However, before he could really fulfil his sporting potential, fate intervened. At 16, Rhydian suffered a bad groin tear when doing squats in the gym. It kept tearing and he began to lose pace and fitness.

“When I make up my mind to do something, I do it 100 per cent,” he said. “I trained my arse off. But I got too big and too slow. It got to a stage when I had to ask myself what am I better at and what will give me a career. I had to choose. I was playing on a Saturday afternoon and singing and performing in the evening. I did both for a while but it was unsustainable. At 16 I really thought I could go all the way. Swansea were taking an interest. But by 17 I knew I was not going to be good enough to be an international.”

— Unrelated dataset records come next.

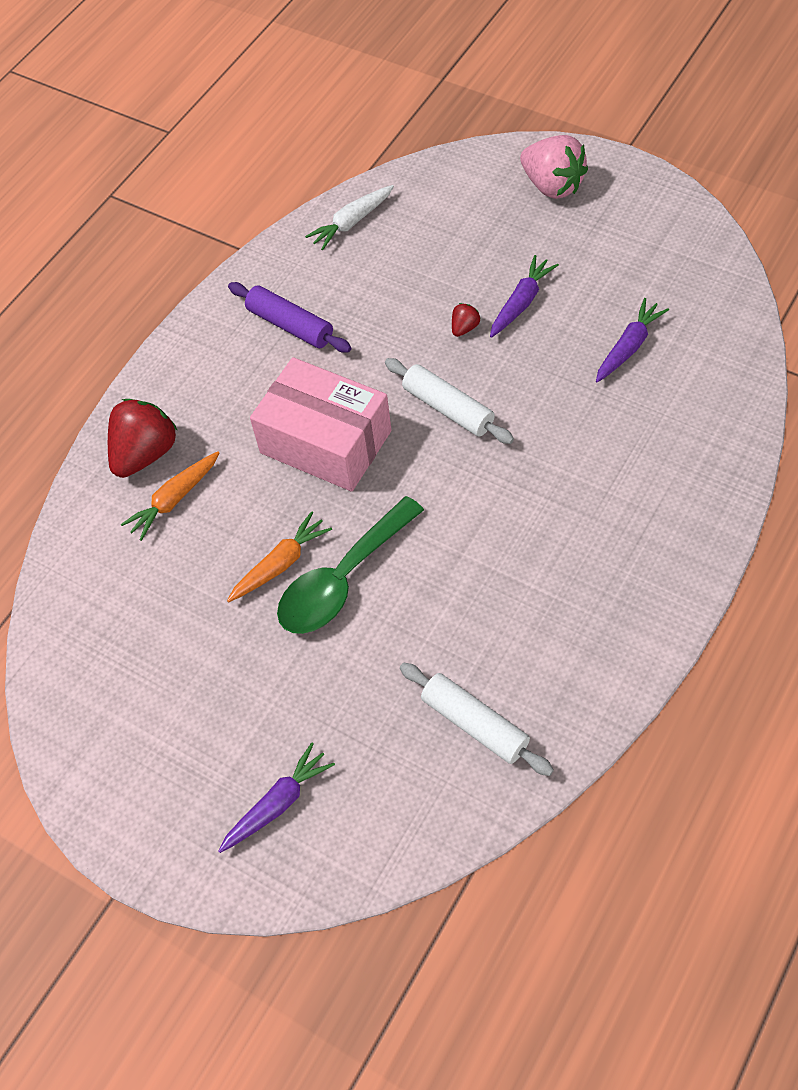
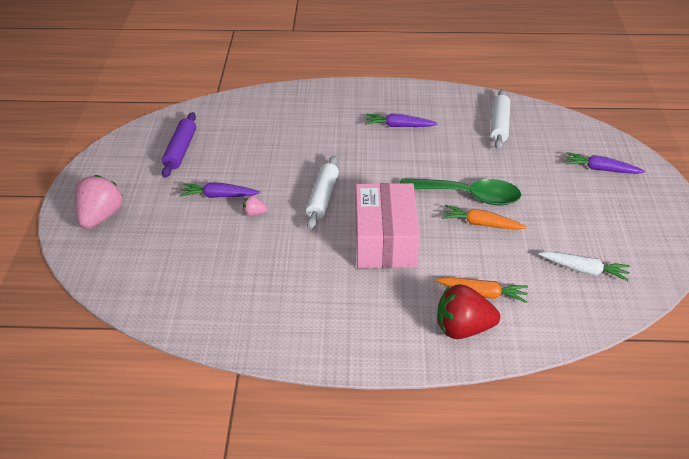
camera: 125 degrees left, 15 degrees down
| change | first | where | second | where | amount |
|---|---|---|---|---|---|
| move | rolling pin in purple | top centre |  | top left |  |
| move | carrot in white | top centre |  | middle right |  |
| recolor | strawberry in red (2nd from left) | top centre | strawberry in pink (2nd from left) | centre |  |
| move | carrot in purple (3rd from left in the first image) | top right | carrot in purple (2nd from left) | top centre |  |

It was then that music and singing took over seriously. “I used to be a boy soprano and had quite a good ear. One day my mum [Angela] came home and said she had tickets for the opera, Bizet’s The Pearl Fishers. I was 14. I said, ‘Do I have to go?’ She said, ‘Yes.’ I went and fell in love with the music. When I got back home Dad asked how it went. I said amazing and started singing bits from it.”

From there he started voice training as well as taking up the trumpet and cornet, and after school, at which he took music A level, and a gap year in Pretoria as an assistant coach at St Alban’s College, he enrolled in the Birmingham Conservatoire from where he applied for The X Factor.

“You have to take risks in life,” he said. “I did when I applied. People were very snooty about things like The X Factor when I was there. I didn’t tell anyone but I wanted to work and thought, ‘Why not?’ ”

The gamble paid off and after finishing second, despite being the bookmakers’ firm favourite, Simon Cowell signed him to the Sony BMG label. During the competition he sang World in Union, the World Cup theme song to reiterate his passion for the game. “If I can combine singing with rugby at any time I will,” he said.

That opportunity may come sooner rather than later. Negotiations are under way for him to perform the Welsh anthem Hen Wlad Fy Nhadau during the RBS Six Nations Championship at the Millennium Stadium and also at Jason Robinson’s testimonial dinner in March, schedules permitting. “For me, being out on the hallowed pitch nothing could be more moving or emotional. And I don’t mind if Katherine Jenkins is with me!”